È un peccato che la storia non benefici della stessa ambizione della produzione. La sceneggiatura di David Koepp (i cui più grandi successi, da Parco giurassico ha Angeli e demonidi passaggio Guerra dei mondigli ultimi episodi diIndiana Jones e il primo L’Uomo Ragnosi basano su materiale esistente) difficilmente brilla per la sua originalità. Si tratta di conflitti familiari e traumi passati, di genitori assenti e di adolescenti abbandonati a se stessi, di opposizioni tra fede e ragione. Ovviamente la minaccia umana è più pericolosa di quella spettrale. Si conclude con un’illuminazione quasi religiosa in cui bisogna dirigersi verso l’immensa luce bianca… Un simbolismo tra tanti altri, soprattutto con una famiglia il cui cognome è Payne (vicino all’inglese ‘pain’, che significa ‘dolore’ in francese). e tutti questi specchi che ci permettono di comunicare con ‘l’altro mondo’.

Gli attori a volte hanno difficoltà a rispettare l’esercizio di stile in atto. Questo potrebbe non essere il caso di veterani come Lucy Liu e Chris Sullivan che modulano il loro gioco a seconda dei problemi. Ma è più evidente tra gli attori più giovani e meno professionisti, le cui performance a volte rigide mancano di sfumature. Non sorprende che la presenza più avvincente sia quella del fantasma. Anche se non lo vediamo quasi mai sullo schermo, sentiamo la sua aura. Una malinconia che ricorda quella dei magnifici Una storia di fantasmi di David Lowery.

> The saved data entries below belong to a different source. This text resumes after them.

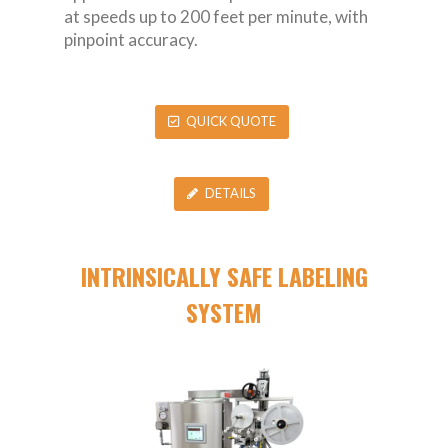
at speeds up to 200 feet per minute, with
pinpoint accuracy.
QUICK QUOTE
DETAILS
INTRINSICALLY SAFE LABELING
SYSTEM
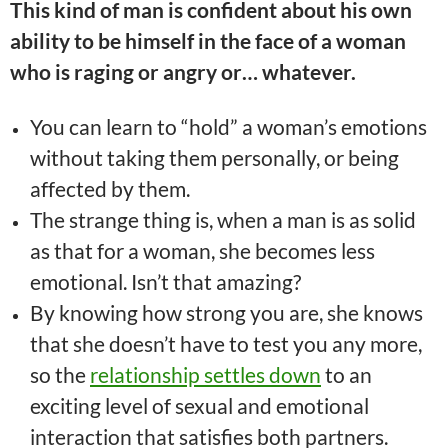
This kind of man is confident about his own
ability to be himself in the face of a woman
who is raging or angry or… whatever.
You can learn to “hold” a woman’s emotions
without taking them personally, or being
affected by them.
The strange thing is, when a man is as solid
as that for a woman, she becomes less
emotional. Isn’t that amazing?
By knowing how strong you are, she knows
that she doesn’t have to test you any more,
so the
relationship settles down
to an
exciting level of sexual and emotional
interaction that satisfies both partners.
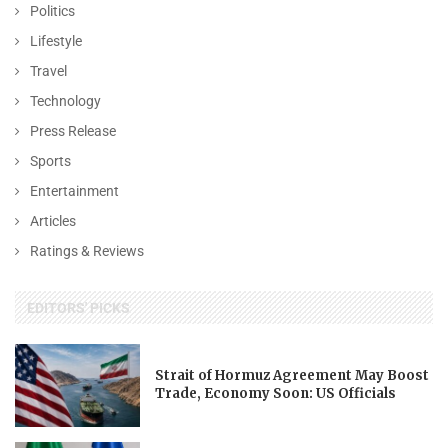
Politics
Lifestyle
Travel
Technology
Press Release
Sports
Entertainment
Articles
Ratings & Reviews
EDITORS' PICKS
Strait of Hormuz Agreement May Boost
Trade, Economy Soon: US Officials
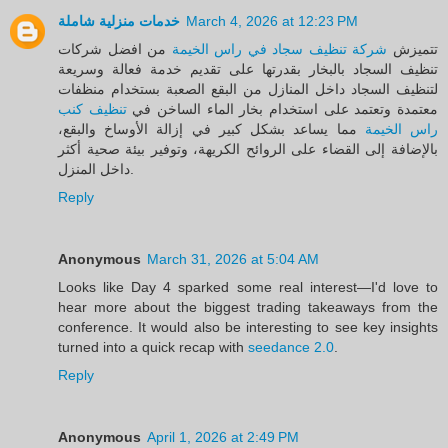
خدمات منزلية شاملة
March 4, 2026 at 12:23 PM
من افضل شركات
شركة تنظيف سجاد في راس الخيمة
تتميزش
تنظيف السجاد بالبخار بقدرتها على تقديم خدمة فعالة وسريعة
لتنظيف السجاد داخل المنازل من البقع الصعبة بستخدام منظفات
تنظيف كنب
معتمدة وتعتمد على استخدام بخار الماء الساخن في
مما يساعد بشكل كبير في إزالة الأوساخ والبقع،
راس الخيمة
بالإضافة إلى القضاء على الروائح الكريهة، وتوفير بيئة صحية أكثر
داخل المنزل.
Reply
Anonymous
March 31, 2026 at 5:04 AM
Looks like Day 4 sparked some real interest—I'd love to
hear more about the biggest trading takeaways from the
conference. It would also be interesting to see key insights
turned into a quick recap with
seedance 2.0
.
Reply
Anonymous
April 1, 2026 at 2:49 PM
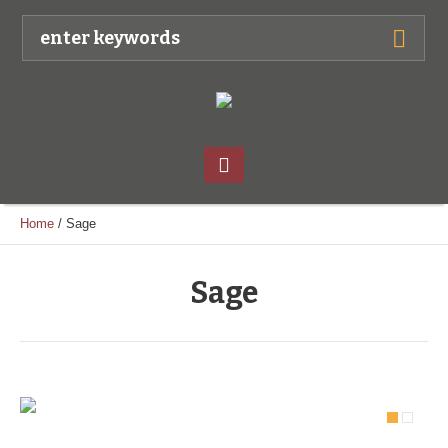
Home
/
Sage
Sage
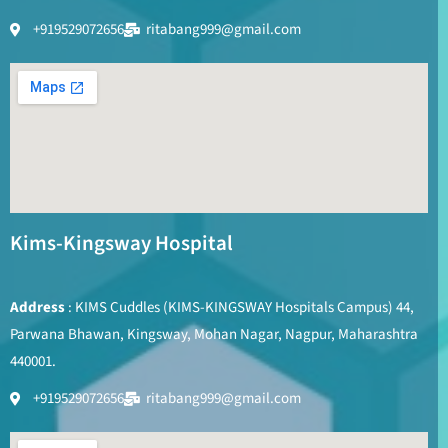
+919529072656
ritabang999@gmail.com
Kims-Kingsway Hospital
Address
: KIMS Cuddles (KIMS-KINGSWAY Hospitals Campus) 44,
Parwana Bhawan, Kingsway, Mohan Nagar, Nagpur, Maharashtra
440001.
+919529072656
ritabang999@gmail.com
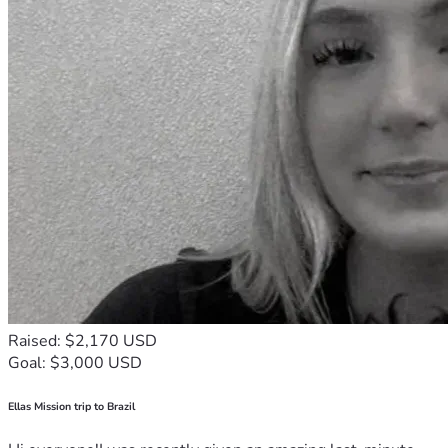
Raised: $2,170 USD
Goal: $3,000 USD
Ellas Mission trip to Brazil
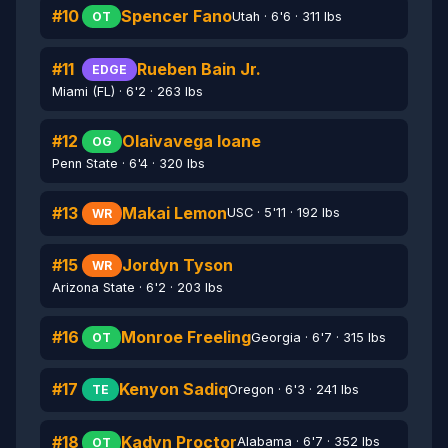
#10
Spencer Fano
Utah · 6'6 · 311 lbs
OT
#11
Rueben Bain Jr.
EDGE
Miami (FL) · 6'2 · 263 lbs
#12
Olaivavega Ioane
OG
Penn State · 6'4 · 320 lbs
#13
Makai Lemon
USC · 5'11 · 192 lbs
WR
#15
Jordyn Tyson
WR
Arizona State · 6'2 · 203 lbs
#16
Monroe Freeling
Georgia · 6'7 · 315 lbs
OT
#17
Kenyon Sadiq
Oregon · 6'3 · 241 lbs
TE
#18
Kadyn Proctor
Alabama · 6'7 · 352 lbs
OT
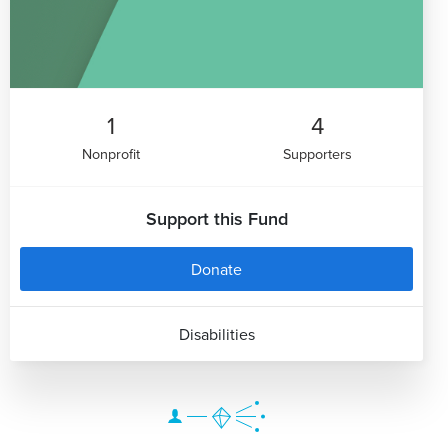
1
4
Nonprofit
Supporters
Support this Fund
Donate
Disabilities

Steven Soderbergh dirige quasi un lungometraggio all’anno perché non scrive quasi mai le sceneggiature. Ma quando lo fa, di solito si traduce in opere personali e memorabili. È il caso del suo ingegnoso remake di Solaris (2002), un potente film spettrale ambientato su uno sfondo di desideri, rimpianti e allucinazioni. Molto più freddo e austero, Presenza lascia un po’ di ghiaccio in quanto l’ideatore è ossessionato dalla forma, abbastanza innovativa, a discapito della sostanza, classica e secondaria.